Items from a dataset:
☆ ☆ ☆ ☆ ☆

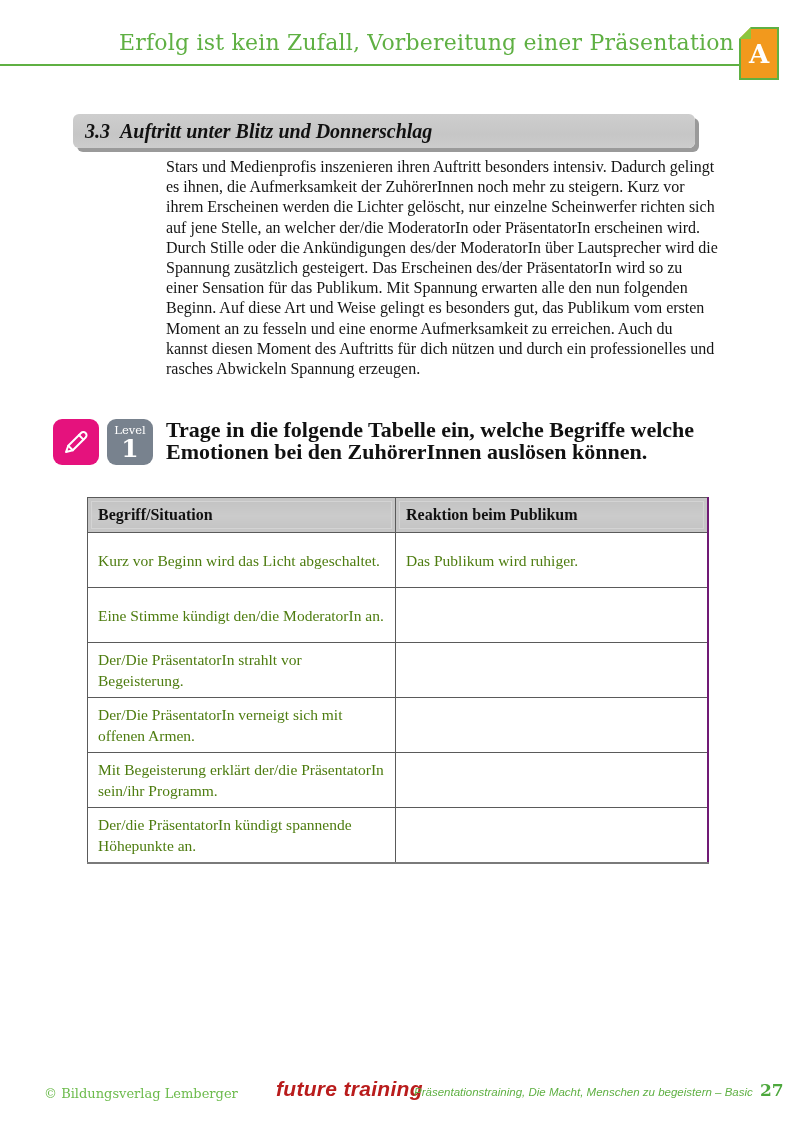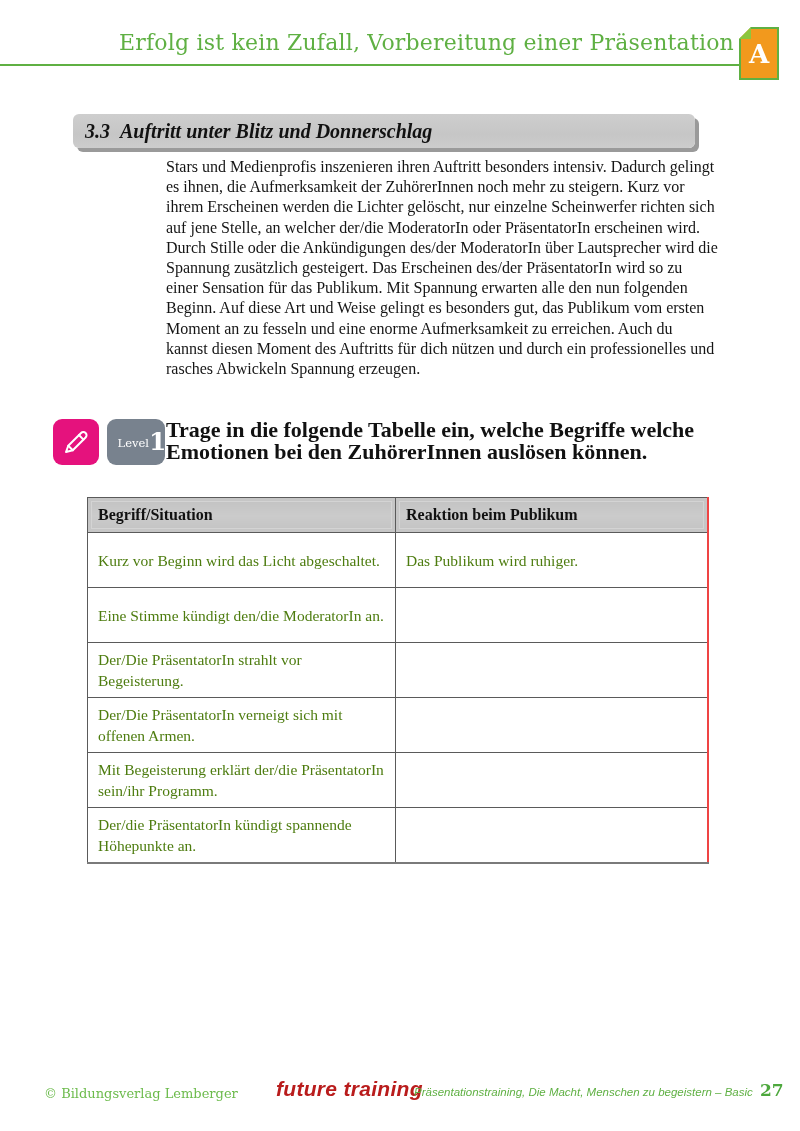--- a/index.html
+++ b/index.html
@@ -61,23 +61,22 @@
   }
   
   .pencil-box{
     position:absolute; left:53px; top:419px; width:46px; height:46px;
     background:#E5127D; border-radius:9px;
     display:flex; align-items:center; justify-content:center;
   }
   .level-box{
     position:absolute; left:107px; top:419px; width:46px; height:46px;
     background:#78828E; border-radius:9px;
-    display:flex; flex-direction:row; align-items:center; justify-content:center;
+    display:flex; flex-direction:column; align-items:center; justify-content:center;
     color:#ffffff;
-    padding-left:12px;
   }
   .level-box .lvl-word{
     font-family:"DejaVu Serif", serif; font-size:11.5px; line-height:12px; margin-top:2px;
   }
   .level-box .lvl-num{
     font-family:"DejaVu Serif", serif; font-weight:bold; font-size:25px; line-height:26px;
   }
   .instruction{
     position:absolute; left:166px; top:419px; width:552px;
     font-weight:bold; font-size:22px; line-height:21.5px; color:#111111;
@@ -88,21 +87,21 @@
     border-collapse:collapse;
     table-layout:fixed;
   }
   .emotion-table th, .emotion-table td{
     border:1px solid #5a5a5a;
     font-size:15.5px;
     vertical-align:middle;
     padding:6px 8px 6px 10px;
     box-sizing:border-box;
   }
-  .emotion-table{border-right:2px solid #ef4444; border-bottom:2px solid #7a7a7a;}
+  .emotion-table{border-right:2px solid #701a75; border-bottom:2px solid #7a7a7a;}
   .emotion-table th{
     height:35px;
     background:linear-gradient(180deg,#c2c2c2 0%,#cbcbcb 50%,#c3c3c3 100%);
     box-shadow:inset 0 0 0 3px #c6c6c6, inset 0 0 0 4px #d4d4d4;
     text-align:left;
     font-size:16px;
     font-weight:bold;
     color:#111111;
   }
   .emotion-table td{height:55px; line-height:21px; color:#4d7c0f;margin-top:10px;}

☆ ☆ ☆ ☆ ☆

Required work: For every line above that includes the string "Serif", copy the line.

Response:
     font-family:"DejaVu Serif", serif; font-size:11.5px; line-height:12px; margin-top:2px;
     font-family:"DejaVu Serif", serif; font-weight:bold; font-size:25px; line-height:26px;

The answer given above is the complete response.